Выбрать главу

Душа ныла: стиль доносов от новых представителей полностью совпадал со стилем старых, прокоммунистических. Мне захотелось уволиться немедленно, но главный сказал, чтобы я не сходила с ума и занялась чем-нибудь полезным. Чудесный он человек. Знает, что будет, но чаю завсегда выпьет.

Смотрю в окно: новостройки. Серые крыши мокро сияют сталью. Эти дома простоят десятилетия, обретут и утратят сотни жильцов, и наступит утро, когда у меня не будет возможности посмотреть на влажные от весеннего дождя крыши: «представители православной общественности» хотят моего исчезновения. Интересно, как они это себе представляют? Я, с протянутой рукой, христарадничаю на паперти и каюсь перед прохожими, что работала на радио? На груди картонка со справками, что не вела ночных шоу, не писала в жёлтую прессу. Или «представители» видят меня сразу и непосредственно в могиле? А дочь в приюте. Безутешного вдовца сами будут утешать? По очереди?

Мне вправду интересно: как устроена фантазия у писателя доноса? Он предвидит повороты сюжета, запускаемого им по инстанции? Он заморачивается глупостями типа развитие, композиция, кульминация? А может, ему просто нравится медленно, степенно выкладывать буквы на бумагу? Пазлы собирает?
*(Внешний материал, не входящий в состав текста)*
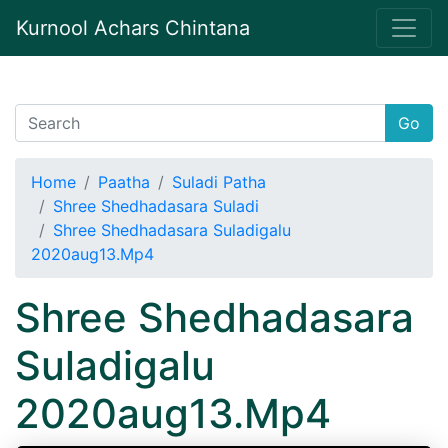
Kurnool Achars Chintana
Go
Home
Paatha
Suladi Patha
Shree Shedhadasara Suladi
Shree Shedhadasara Suladigalu
2020aug13.Mp4
Shree Shedhadasara
Suladigalu
2020aug13.Mp4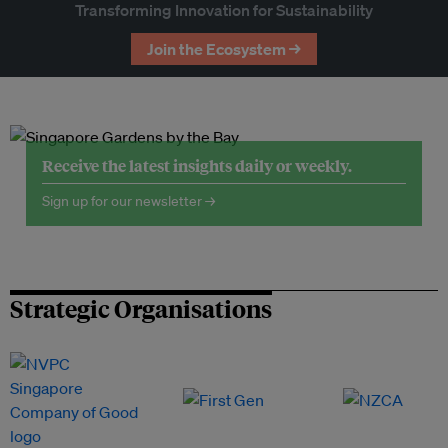
Transforming Innovation for Sustainability
Join the Ecosystem →
Receive the latest insights daily or weekly.
Sign up for our newsletter →
Strategic Organisations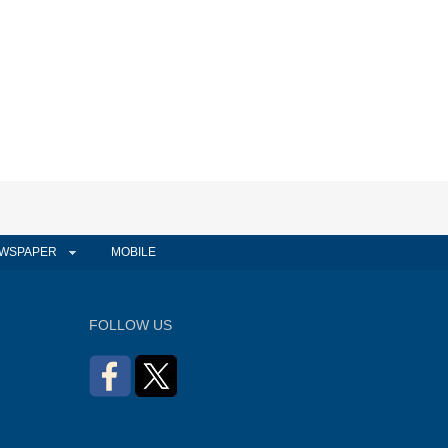
WSPAPER
MOBILE
FOLLOW US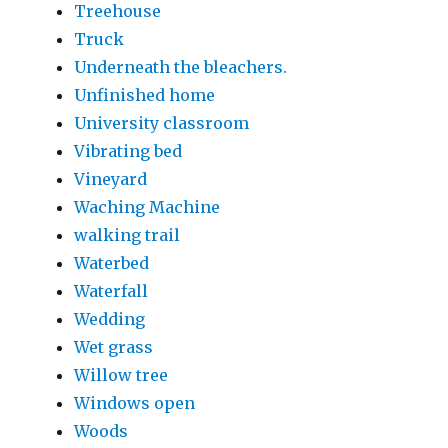
Treehouse
Truck
Underneath the bleachers.
Unfinished home
University classroom
Vibrating bed
Vineyard
Waching Machine
walking trail
Waterbed
Waterfall
Wedding
Wet grass
Willow tree
Windows open
Woods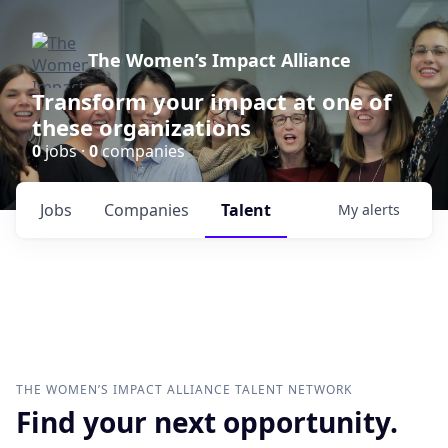
The Women’s Impact Alliance
Transform your impact at one of
these organizations
0
jobs ·
0
companies
Jobs
Companies
Talent
My
alerts
THE WOMEN’S IMPACT ALLIANCE
TALENT NETWORK
Find your next opportunity.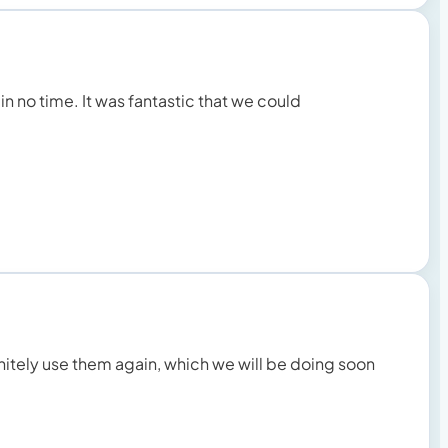
 in no time. It was fantastic that we could
initely use them again, which we will be doing soon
Не в те обидно забытые школьные вирши его, безусловно, писанные и никогда никому не нужные, а в символы власти, таинственно связанные с недосягаемым и неприятно живым человеком.

Он, видимо, шевелит сухими от страсти губами, проговаривая имя жертвы, а рука передвигает знаки, подёргивая за невидимую нитку, длинную-длинную, — а кукловода и не видно. Спрятался! Замолаживает?

Как славно Магиандр написал про упёртых: укроют в песочнице жука, накроют ведёрком — и вроде нет никакого жука. Маленький, а умненький. Удалось ему справиться со своими ненормальными родителями? Папу я, к счастью, никогда не видела, а вот с мамой у них точно проблема. Живёт с уродом, как она выразилась, и смертельно боится, что урод узнает, что она считает его уродом. Голубушка, да полсвета живёт именно так! И никто не бегает за журналистами — выступите по радио с объявлением: «Уродство — личное дело каждого. Все живущие с уродом, подлинным или мнимым, имеют полное право жить и впредь. Передайте привет вашим уродам: они тоже имеют право на существование. Администрация». Неужели она этого хотела от меня? До чего я докатилась в глазах общественности!

Тут и пронзила меня догадка: может, общественность, написавшая петицию владельцу радио, не такая уж и анонимная? Может, я и знаю кое-кого из представителей?..

Глава 12

В окно всего света не оглянешь. С собакой ляжешь  с блохами встанешь. Сбирайтесь, бесы, сатана-то здеся! Милее всего, кто любит кого

Магиандр погладил мать по волосам. Она была безжизненна, хотя кофе пила, губами шелестела, будто молилась.

— Он ударил тебя? — сурово спросил сын.

— Книга упала мне на голову, — убитым голосом прошептала мать.

— Прямо на голову, из запертого шкафа? Взмахнула крыльями, потеряв по дороге титульную доску, прилетела утром на кухню — шлёп! И лицо твоё распухло. А профессор вопит.

— Примерно так, — прошептала мать.

— А куда ключ подевался?

— Не знаю. Только предположение, страшное.

— Ещё что-то страшное? У нас тут пещера неожиданностей?

— Я случайно взяла его с собой, когда ходила к ней. В редакцию. Может, обронила там.

— А взяла-то зачем? Я уж не спрашиваю, зачем ходила в редакцию. Это я просекаю.

— Случайно взяла.

— Мам, а мам. У нас в храме батюшка прихожанам до мозолей на языке объясняет, что случайностей не бывает. Я не хочу мозолей. И вообще ты моя мать, я почитаю тебя, как положено, уважаю. А теперь скажи правду: смогла? Уговорила?

— Нет. Она боится коллектива. У них там действительно… мрачно. За нами всё время какой-то хлыщ подглядывал из-за угла и не очень-то прятался. Думаю, письмо твоё не одна она читала.

— Как ты поняла?

— Просто почувствовала. Знаешь, есть чувство. Сердцем. Боже мой, что же происходит?!